# What the exercise asks
Count the lines in the records below that contain the string "name", with uppercase and lowercase treated as different. Reply with the number alone.

* BEGIN *

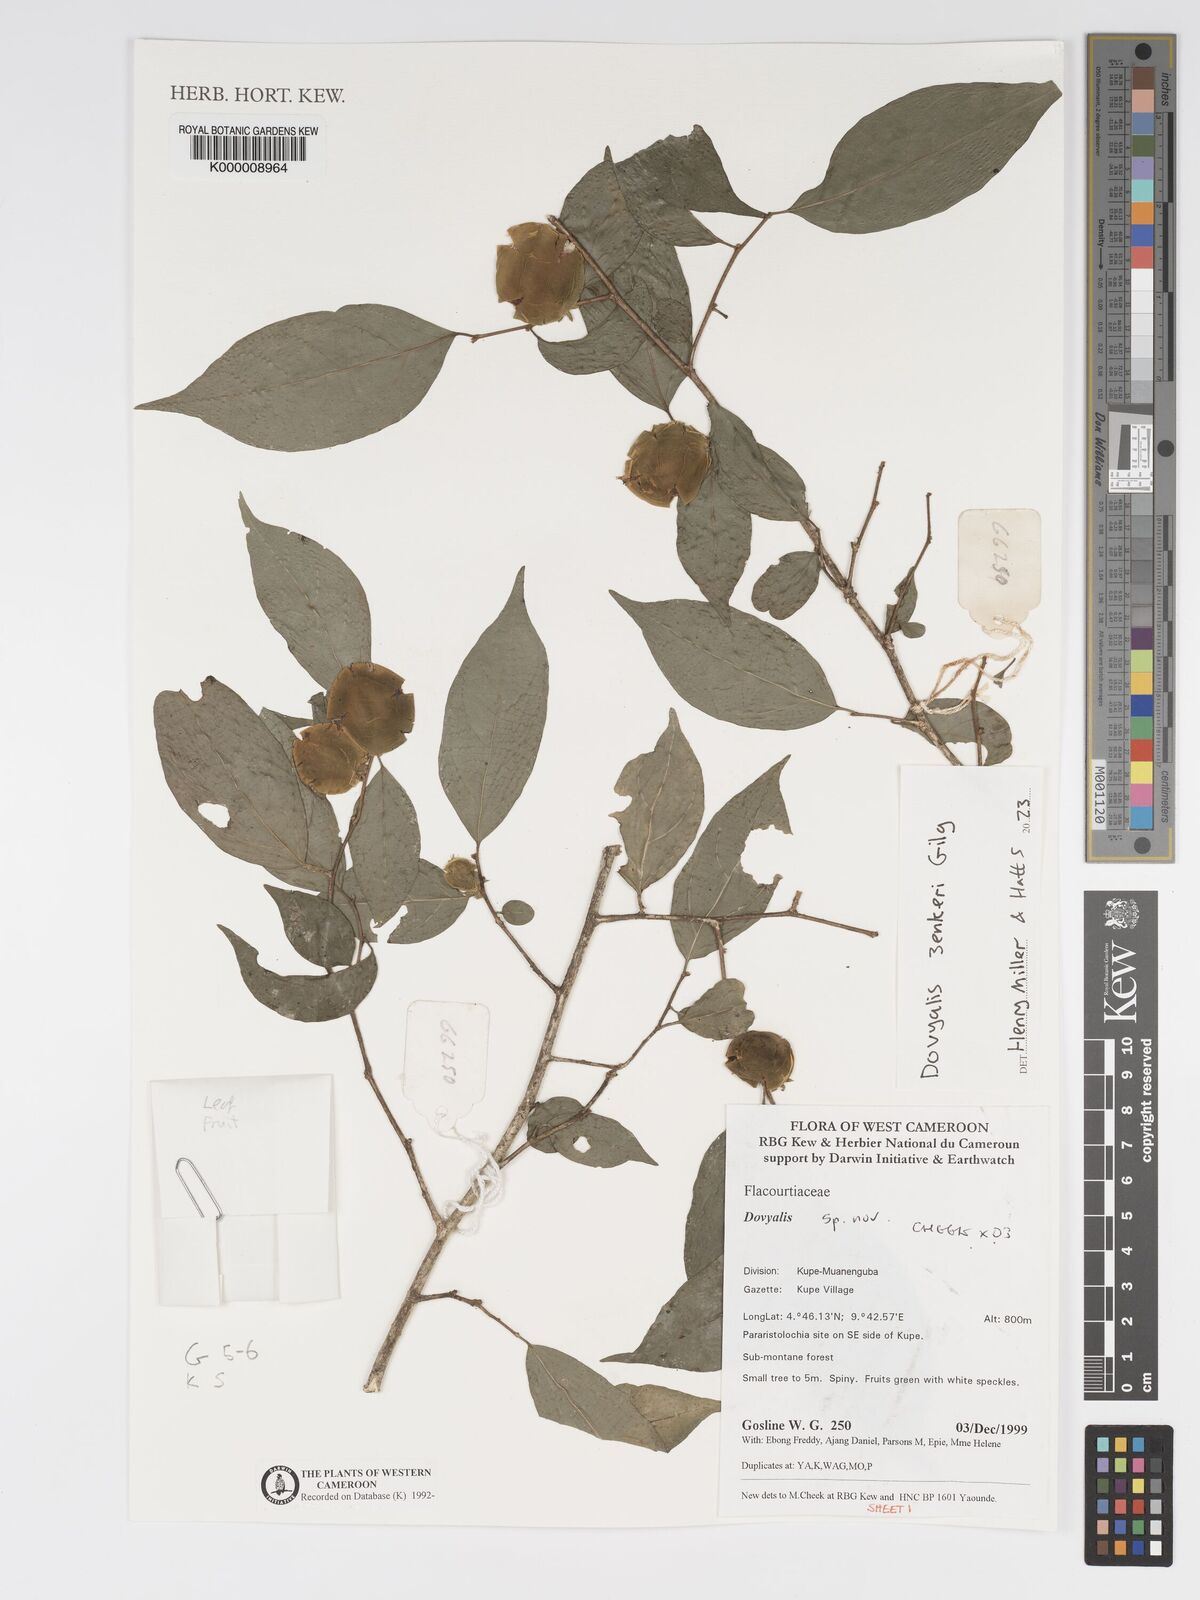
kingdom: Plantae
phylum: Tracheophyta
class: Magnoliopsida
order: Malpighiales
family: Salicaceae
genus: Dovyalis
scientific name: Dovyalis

* END *
* BEGIN *

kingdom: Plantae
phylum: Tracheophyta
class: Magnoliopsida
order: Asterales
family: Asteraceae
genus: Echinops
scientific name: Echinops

* END *
* BEGIN *

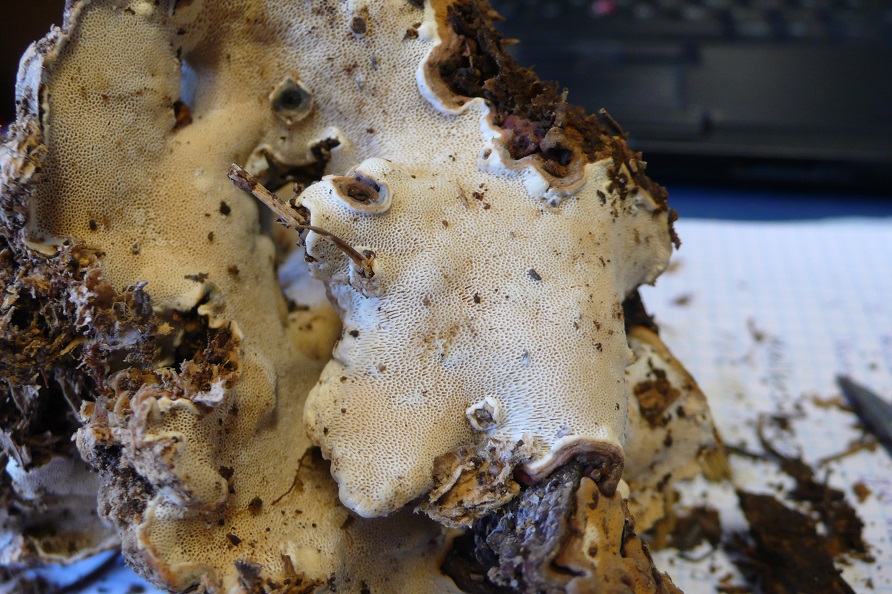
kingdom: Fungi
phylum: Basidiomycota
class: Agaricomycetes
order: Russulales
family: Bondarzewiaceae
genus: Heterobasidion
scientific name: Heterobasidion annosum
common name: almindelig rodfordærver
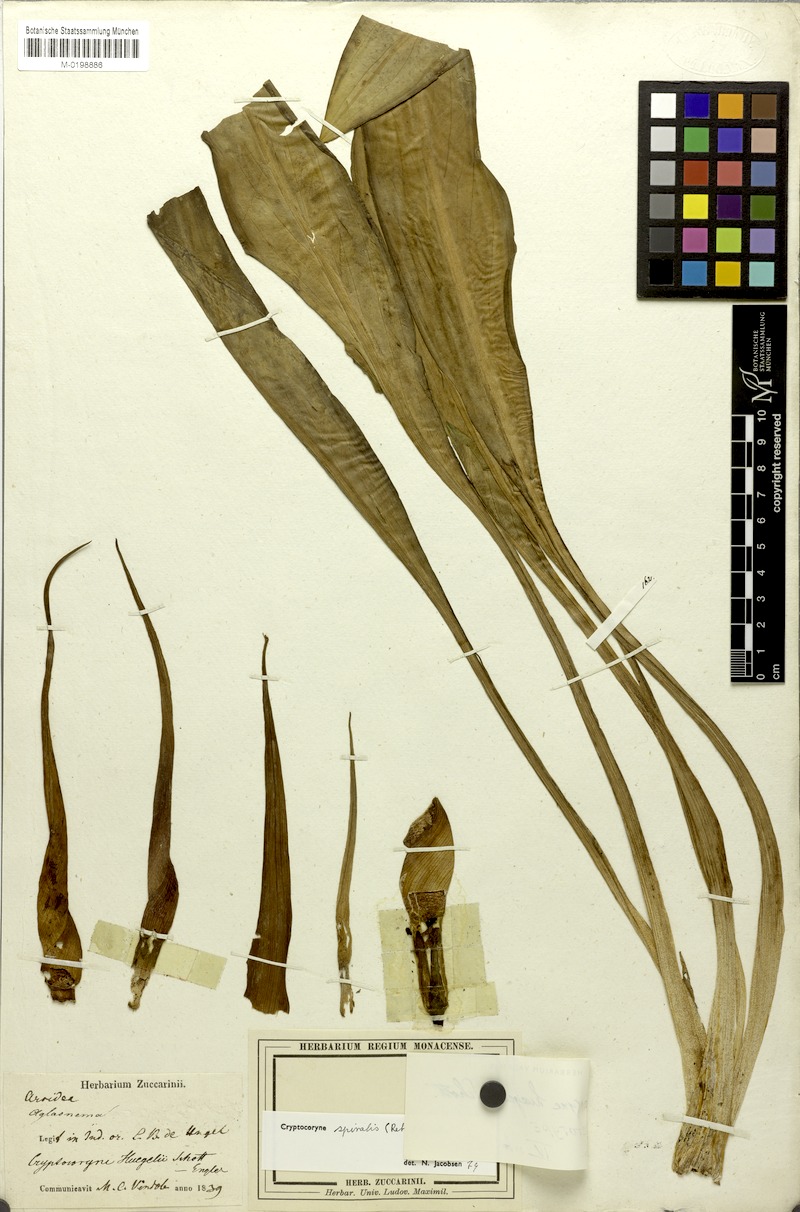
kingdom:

* END *

# Response to this task
4